Oracle previewed the technology at its OpenWorld conference in San Francisco last October, and yesterday Rahul Patel, Oracle VP of Server Technology confirmed in a ComputerWire interview that it will ship later this month.
It will also offer a way for developers to expose the Stellent content management repository to other Oracle and non-Oracle applications, once Oracle’s acquisition of Stellent is completed (most likely this quarter).
Patel told us that the technology brings Web 2.0 functionality to enterprise applications, weaving the likes of wikis, mashups, web conferences, and other collaborative capabilities around more traditional business applications through a single user interface.
The real aim is to improve end-user interaction, he said. To make it more effective, and to do so you need to have a task-oriented rather than application-oriented environment, and to bring more than one service together to integrate Web 2.0 and application services in one interface.
WebCenter Suite consists of six elements: WebCenter Framework, Services, Studio, Anywhere, Composer, and Spaces. Together, they enable IT departments to put richer, more collaborative front-ends on disparate applications, as well as bringing Web 2.0 functionality like wikis and search to the table.

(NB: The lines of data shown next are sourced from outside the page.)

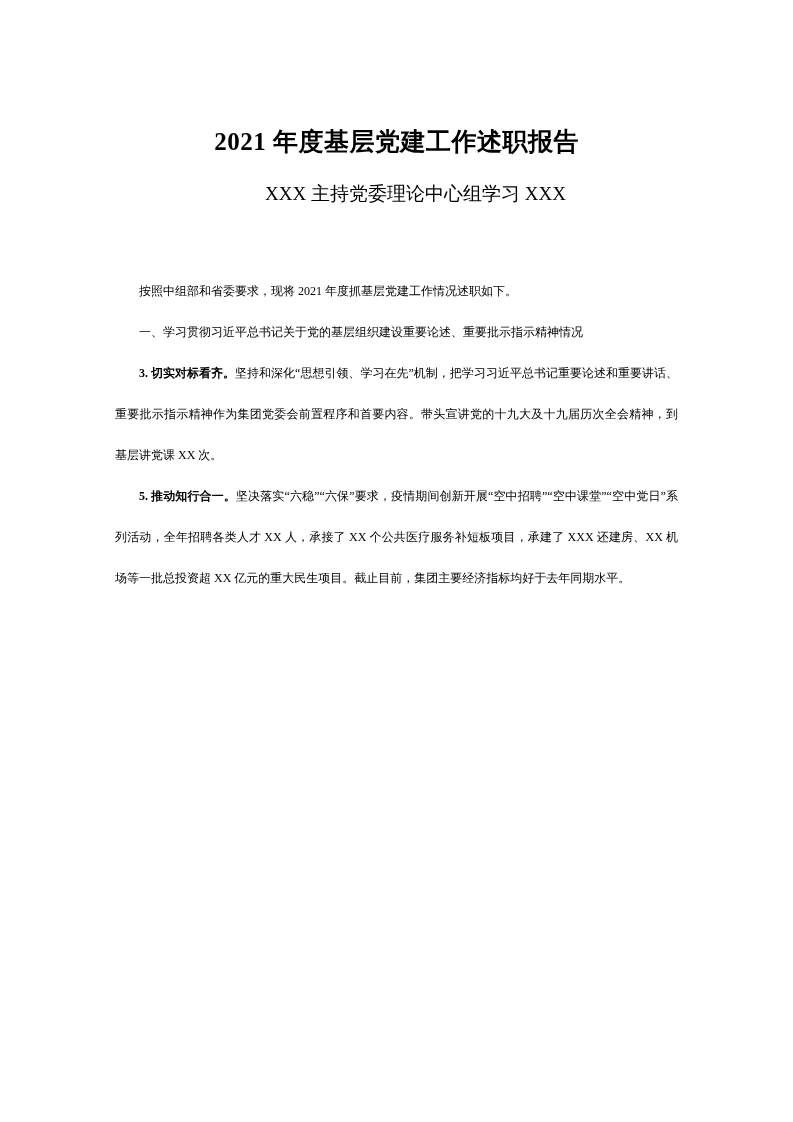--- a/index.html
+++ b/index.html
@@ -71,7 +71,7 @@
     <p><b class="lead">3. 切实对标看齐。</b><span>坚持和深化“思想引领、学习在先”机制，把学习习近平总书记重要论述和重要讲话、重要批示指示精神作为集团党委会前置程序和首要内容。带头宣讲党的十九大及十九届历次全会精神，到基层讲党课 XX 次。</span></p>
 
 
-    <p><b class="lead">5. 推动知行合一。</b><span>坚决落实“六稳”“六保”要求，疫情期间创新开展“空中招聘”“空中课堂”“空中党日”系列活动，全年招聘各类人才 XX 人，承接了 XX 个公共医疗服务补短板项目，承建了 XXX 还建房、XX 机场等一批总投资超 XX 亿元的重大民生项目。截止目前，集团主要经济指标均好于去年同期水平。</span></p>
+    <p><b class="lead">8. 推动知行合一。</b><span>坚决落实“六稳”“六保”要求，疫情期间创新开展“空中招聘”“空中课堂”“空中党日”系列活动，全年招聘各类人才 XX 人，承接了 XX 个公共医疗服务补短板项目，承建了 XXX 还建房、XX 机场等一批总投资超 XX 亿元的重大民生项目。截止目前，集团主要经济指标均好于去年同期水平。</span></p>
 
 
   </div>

WebCenter Framework is a Java Server Faces, JSF, and Oracle ADF-based framework that enables developers to embed rich, AJAX-based components, portlets, and content into their JSF applications.
Patel said that thanks to its support for the content integration standard JSR 170, the WebCenter Framework will enable IT developers to use WebCenter Suite as an access point into the Stellent content management repository that Oracle is in the process of acquiring.

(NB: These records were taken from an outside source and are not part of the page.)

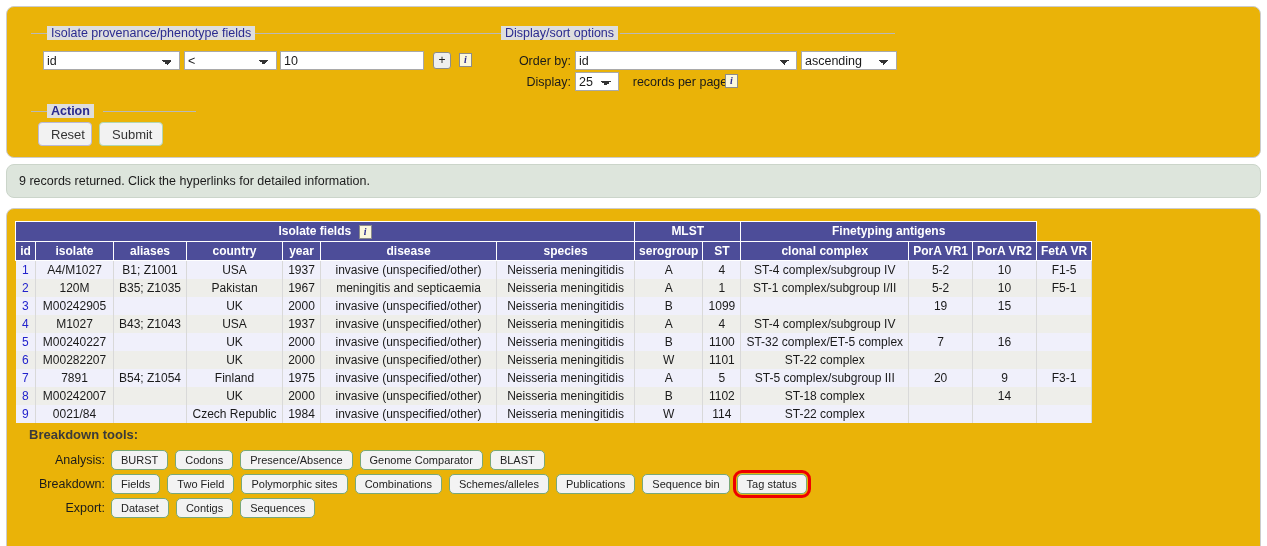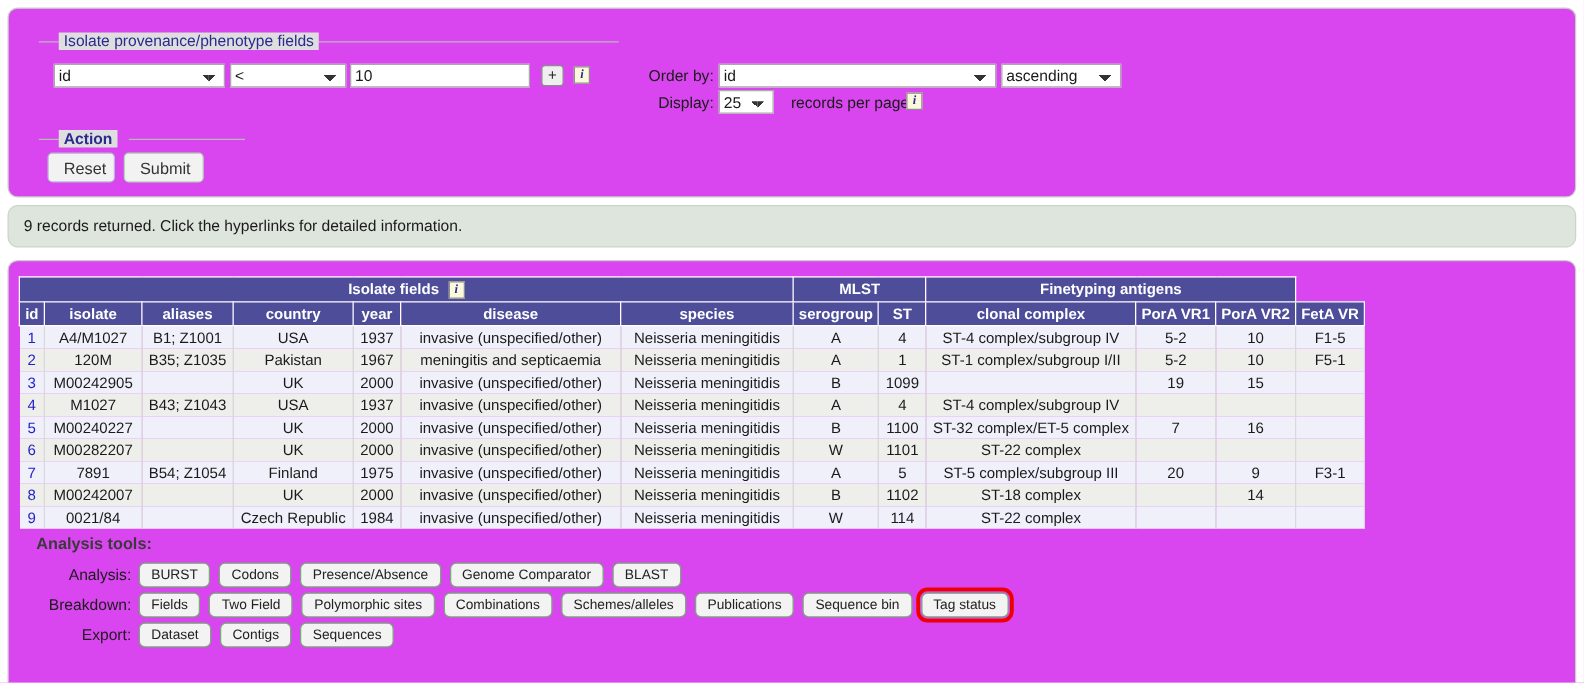--- a/index.html
+++ b/index.html
@@ -19,7 +19,7 @@
 
   
   .panel {
-    background: #d946ef;
+    background: #eab308;
     border: 1px solid #cccccc;
     border-radius: 8px;
     box-sizing: border-box;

WebCenter Services are out-of-the-box services that can plug straight into the portal-like interface, Patel said, including the likes of Oracle Content Database, Oracle Secure Enterprise Search, SIP-based VoIP and Instant Messaging Presence Server, a discussion forum and a Wiki service. VoIP services to enable click-to-dial applications will be available as an option.
WebCenter Studio exposes the WebCenter Framework and WebCenter Services to programmers inside Oracle JDeveloper, and WebCenter Anywhere extends the Framework to support mobile devices.
Composer is said to be a browser-based environment for composing and customizing the application user interfaces, business rules and policies, user profiles, preferences and business processes, and finally WebCenter Spaces (both Personal and Group) are virtual meeting places that enable task prioritization and collaboration.
Patel said that while WebCenter Suite is certainly portal-like, it is not the same as a portal. The question is perhaps ‘who is on top’, he said. With a portal the portal page is on top, and you bring J2EE and portlets and so on into that page. With WebCenter Suite you can start with any page or any J2EE architecture, and add portal functionality and Web 2.0 functionality to it.
Patel said that it is not so much consumer-oriented Web 2.0 applications such as certain Google and Yahoo services that are driving interest in Web 2.0 interfaces into the enterprise IT environment, but rather the need for richer and richer interfaces that can be delivered as web applications to enterprise end users.